Ook met je juiste afnemer kan het verwijderen van het pignon nog een hele klus zijn. Het pignon op een vakantiewiel zit na een paar bergen vreselijk vast, en heb je gebroken spaken dan is ook het verband in het wiel niet meer optimaal. De minste schade en de meeste kans op succes heb je met de volgende werkwijze.

  • Verwijder de spanas en steek de afnemer op het freewheel. 
  • Heb je een type met twee of vier nokken (Suntour, Mailliard, Sachs, Shimano) dan breng je de spanas weer aan en draai je deze goed vast. Afnemers met heel veel (ie 20 oid) tanden op de omtrek blijven vanzelf op hun plaats. 
  • Klem de afnemer in een bankschroef, laat je onderarmen op het wiel rusten en pak de velg op twee tegenoverliggende plaatsen beet. Draai de velg nu gecontroleerd tegen de klok in. 
  • Komt er beweging in de naaf, draai dan pas de spanner los. 
  • Gebruik geen grote Bahco om het pignon los te draaien. Je moet dan vreselijk op het wiel hangen, en dat is veel slechter voor de velg. Je loopt bovendien het risico dat de afnemer van het pignon kantelt zodat de noksleuven in de freewheelbody uitscheuren. Dan heb je echt een probleem, zie hieronder. 

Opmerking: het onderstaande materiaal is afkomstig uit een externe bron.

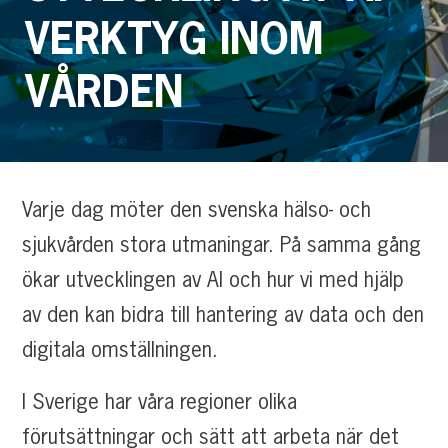
VERKTYG INOM
VÅRDEN
Varje dag möter den svenska hälso- och
sjukvården stora utmaningar. På samma gång
ökar utvecklingen av AI och hur vi med hjälp
av den kan bidra till hantering av data och den
digitala omställningen.
I Sverige har våra regioner olika
förutsättningar och sätt att arbeta när det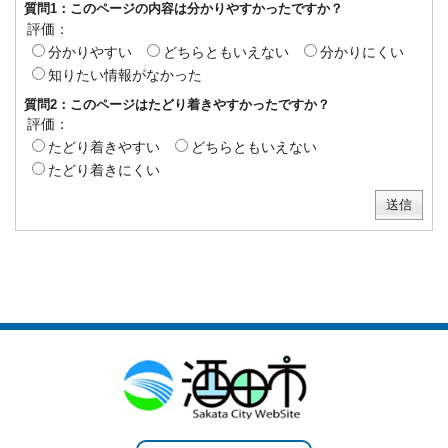
質問1：このページの内容は分かりやすかったですか？
評価：
分かりやすい
どちらともいえない
分かりにくい
知りたい情報がなかった
質問2：このページはたどり着きやすかったですか？
評価：
たどり着きやすい
どちらともいえない
たどり着きにくい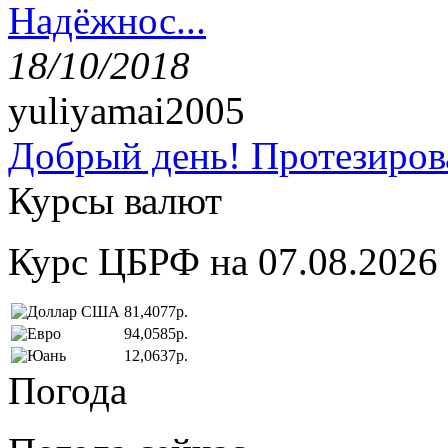
Надёжнос...
18/10/2018
yuliyamai2005
Добрый день! Протезирова
Курсы валют
Курс ЦБРФ на 07.08.2026
81,4077р.
94,0585р.
12,0637р.
Погода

Pignon verwijderen zonder 'gereedschap'
Volgende brute methode is destructief cg levert je heel veel werk op, maar is het vermelden waard.
Benodigd gereedschap:drevel, centerpons of stevige spijker en hamer, bankschoef of grote pijpetang ('moordenaar')

  • Tik met de drevel en hamer de lagerconus (linkse schroefdraad) los: De lagerconus is herkenbaar aan de twee gaten, en aan de door de fabrikant aangebrachte merknaam. Soms moet je om daar bij te kunnen al de eerste twee tandwielen van de body schroeven (met twee kettingzwepen) 
  • Draai de conus helemaal los en laat het freewheel uit elkaar vallen. Heb je nog plannen met het freewheel, dan moet je 2 veertjes, twee pallen, een aantal shims en 100+ kogeltjes van 1.6mm doorsnede opvangen! (er zijn ook pignons (late Sachs?) waarbij de kogeltjes in een houder zitten en dus netjes op hun plek blijven zitten, maar dat weet je pas achteraf)
  • Zet het freewheelhuis op de paluitsparingen in een bankschroef (of pak de pijpetang) en draai het wiel los.
  • Om het freewheel te monteren plak je de buitenring (spaakzijde) vol met kogeltjes en schuif je het freewheel weer in elkaar. Heb je problemen met de pallen (oude Regina's waren een ramp), dan kun je die tijdelijk met naaigaren vastzetten. Kom je zover, dan lukt de rest ook wel. 
Cassette verwijderen

Bij een Uniglide naaf wordt de stapel tandwieltjes vastgezet door het laatste (kleinste) van schroefdraad voorziene tandwiel. Deze kun je losdraaien door twee kettingzwepen op het grootse en kleinste tandwiel tegen elkaar in te draaien. Het tandwiel heeft normale rechtse draad. Uniglide tandwielen zijn herkenbaar als cassettenaven zonder getande sluitring. Het verschil tussen cassettes en freewheels is met ervaring niet moeilijk, cassettes hebben altijd de zelfde diameter tussenringen (op spider cassettes na, maar die zijn opvallend genoeg) 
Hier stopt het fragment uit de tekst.